WHAT YOU SHOULD DO:
Tally the lines in the data below where the word "system" appears, and give the tally alone.
***** AVAILABLE DATA
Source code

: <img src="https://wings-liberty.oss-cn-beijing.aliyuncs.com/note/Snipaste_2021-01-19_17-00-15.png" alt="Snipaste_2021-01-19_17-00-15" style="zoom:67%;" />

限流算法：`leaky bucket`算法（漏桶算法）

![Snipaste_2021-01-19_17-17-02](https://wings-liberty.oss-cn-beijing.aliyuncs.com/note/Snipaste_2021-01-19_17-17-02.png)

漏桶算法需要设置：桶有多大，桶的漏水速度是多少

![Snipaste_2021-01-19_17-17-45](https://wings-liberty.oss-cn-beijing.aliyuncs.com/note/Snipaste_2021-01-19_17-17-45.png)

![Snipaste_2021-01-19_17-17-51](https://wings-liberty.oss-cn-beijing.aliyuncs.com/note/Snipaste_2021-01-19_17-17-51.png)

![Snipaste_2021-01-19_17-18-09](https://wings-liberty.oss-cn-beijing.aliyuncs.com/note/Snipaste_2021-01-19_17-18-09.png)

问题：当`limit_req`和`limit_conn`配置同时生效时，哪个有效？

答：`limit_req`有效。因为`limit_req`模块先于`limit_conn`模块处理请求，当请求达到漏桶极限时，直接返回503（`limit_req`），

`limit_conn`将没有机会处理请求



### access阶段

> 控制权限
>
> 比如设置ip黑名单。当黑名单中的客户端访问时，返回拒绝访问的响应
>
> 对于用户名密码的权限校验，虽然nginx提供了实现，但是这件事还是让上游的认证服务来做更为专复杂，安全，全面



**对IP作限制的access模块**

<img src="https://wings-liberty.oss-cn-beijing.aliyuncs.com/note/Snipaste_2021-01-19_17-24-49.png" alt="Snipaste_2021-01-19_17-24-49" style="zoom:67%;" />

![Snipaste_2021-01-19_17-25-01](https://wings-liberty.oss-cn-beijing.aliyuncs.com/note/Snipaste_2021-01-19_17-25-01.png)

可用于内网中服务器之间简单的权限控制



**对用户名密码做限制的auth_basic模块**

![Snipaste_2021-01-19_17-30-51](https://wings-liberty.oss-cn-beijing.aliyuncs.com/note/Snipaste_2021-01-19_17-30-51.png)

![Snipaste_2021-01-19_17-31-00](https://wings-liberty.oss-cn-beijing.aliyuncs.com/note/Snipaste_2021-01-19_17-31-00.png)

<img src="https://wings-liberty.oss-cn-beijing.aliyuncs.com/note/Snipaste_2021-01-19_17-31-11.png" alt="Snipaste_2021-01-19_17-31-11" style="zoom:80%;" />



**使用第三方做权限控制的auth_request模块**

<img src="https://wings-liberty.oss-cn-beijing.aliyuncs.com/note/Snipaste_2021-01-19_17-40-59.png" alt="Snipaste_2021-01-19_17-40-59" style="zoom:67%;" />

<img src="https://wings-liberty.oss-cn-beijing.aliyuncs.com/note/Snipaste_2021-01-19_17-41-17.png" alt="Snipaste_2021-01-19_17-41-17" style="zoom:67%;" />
**********
***** AVAILABLE DATA
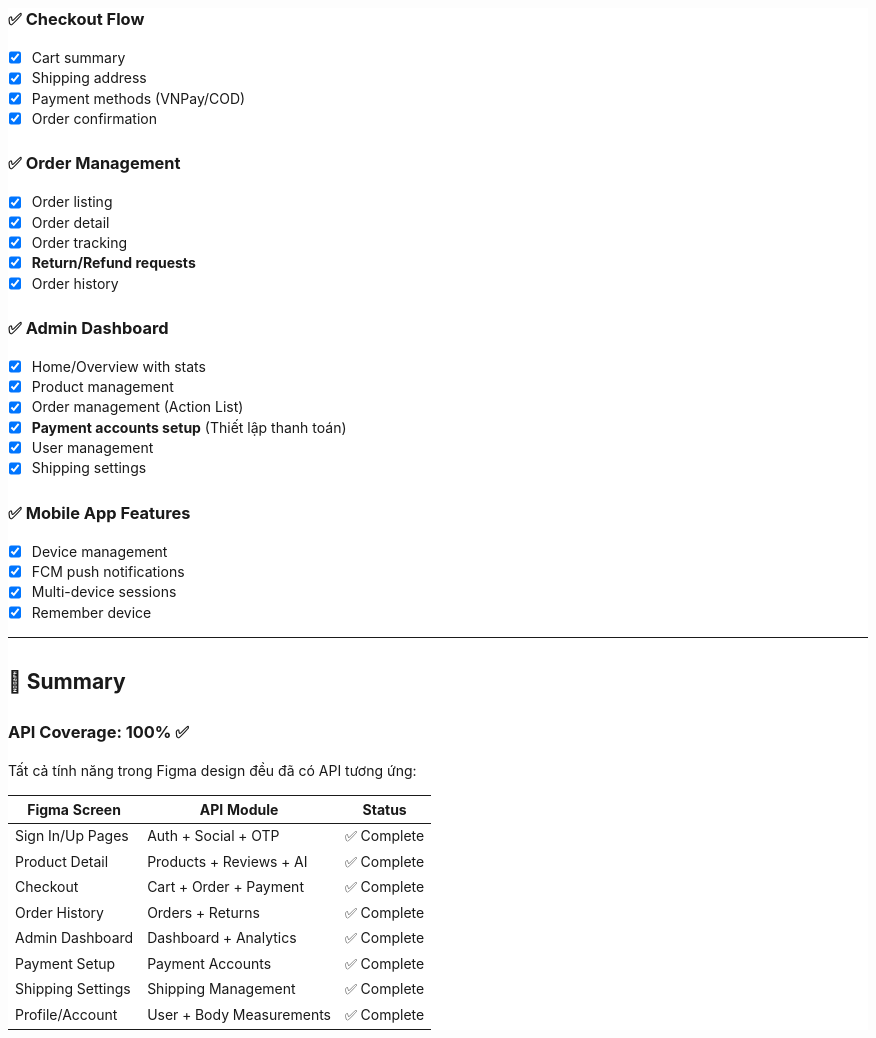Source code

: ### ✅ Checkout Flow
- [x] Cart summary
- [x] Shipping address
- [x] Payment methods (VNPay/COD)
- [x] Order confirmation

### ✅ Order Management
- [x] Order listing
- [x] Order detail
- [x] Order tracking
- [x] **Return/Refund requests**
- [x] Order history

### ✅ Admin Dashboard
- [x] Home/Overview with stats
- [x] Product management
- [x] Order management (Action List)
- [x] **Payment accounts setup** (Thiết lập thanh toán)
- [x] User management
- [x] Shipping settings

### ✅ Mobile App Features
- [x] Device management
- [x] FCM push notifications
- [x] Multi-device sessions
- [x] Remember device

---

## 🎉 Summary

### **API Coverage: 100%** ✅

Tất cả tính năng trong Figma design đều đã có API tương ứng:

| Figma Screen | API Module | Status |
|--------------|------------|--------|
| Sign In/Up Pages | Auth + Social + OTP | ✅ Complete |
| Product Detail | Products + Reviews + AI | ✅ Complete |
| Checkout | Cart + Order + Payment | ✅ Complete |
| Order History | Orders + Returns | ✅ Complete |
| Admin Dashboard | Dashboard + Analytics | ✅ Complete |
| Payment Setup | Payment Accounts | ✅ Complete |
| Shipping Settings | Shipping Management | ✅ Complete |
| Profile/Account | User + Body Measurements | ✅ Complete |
**********
***** AVAILABLE DATA
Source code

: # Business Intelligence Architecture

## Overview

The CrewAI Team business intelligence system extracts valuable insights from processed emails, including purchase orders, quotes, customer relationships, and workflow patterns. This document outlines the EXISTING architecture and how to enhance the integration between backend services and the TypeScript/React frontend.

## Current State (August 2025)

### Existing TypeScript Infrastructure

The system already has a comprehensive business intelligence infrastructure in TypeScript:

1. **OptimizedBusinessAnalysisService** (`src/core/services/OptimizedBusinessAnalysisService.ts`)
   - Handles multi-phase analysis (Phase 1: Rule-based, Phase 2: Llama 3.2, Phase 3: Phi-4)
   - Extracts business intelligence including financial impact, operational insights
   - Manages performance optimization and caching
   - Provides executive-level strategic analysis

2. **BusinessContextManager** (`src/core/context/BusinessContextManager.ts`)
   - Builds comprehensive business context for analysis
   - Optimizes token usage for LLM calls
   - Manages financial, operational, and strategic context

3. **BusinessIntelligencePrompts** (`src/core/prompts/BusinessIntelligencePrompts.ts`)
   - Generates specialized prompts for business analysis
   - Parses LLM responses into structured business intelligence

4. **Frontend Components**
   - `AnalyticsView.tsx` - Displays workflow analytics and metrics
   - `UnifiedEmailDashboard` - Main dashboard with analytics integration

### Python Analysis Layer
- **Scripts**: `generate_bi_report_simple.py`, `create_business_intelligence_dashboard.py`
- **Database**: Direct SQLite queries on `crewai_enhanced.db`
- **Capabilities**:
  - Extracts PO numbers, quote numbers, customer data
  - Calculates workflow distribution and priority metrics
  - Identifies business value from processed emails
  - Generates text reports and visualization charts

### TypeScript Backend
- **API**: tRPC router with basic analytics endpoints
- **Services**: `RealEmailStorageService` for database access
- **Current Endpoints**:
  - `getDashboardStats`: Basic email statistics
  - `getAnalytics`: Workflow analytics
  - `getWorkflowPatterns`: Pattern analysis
**********
ANSWER TO THIS TASK:
2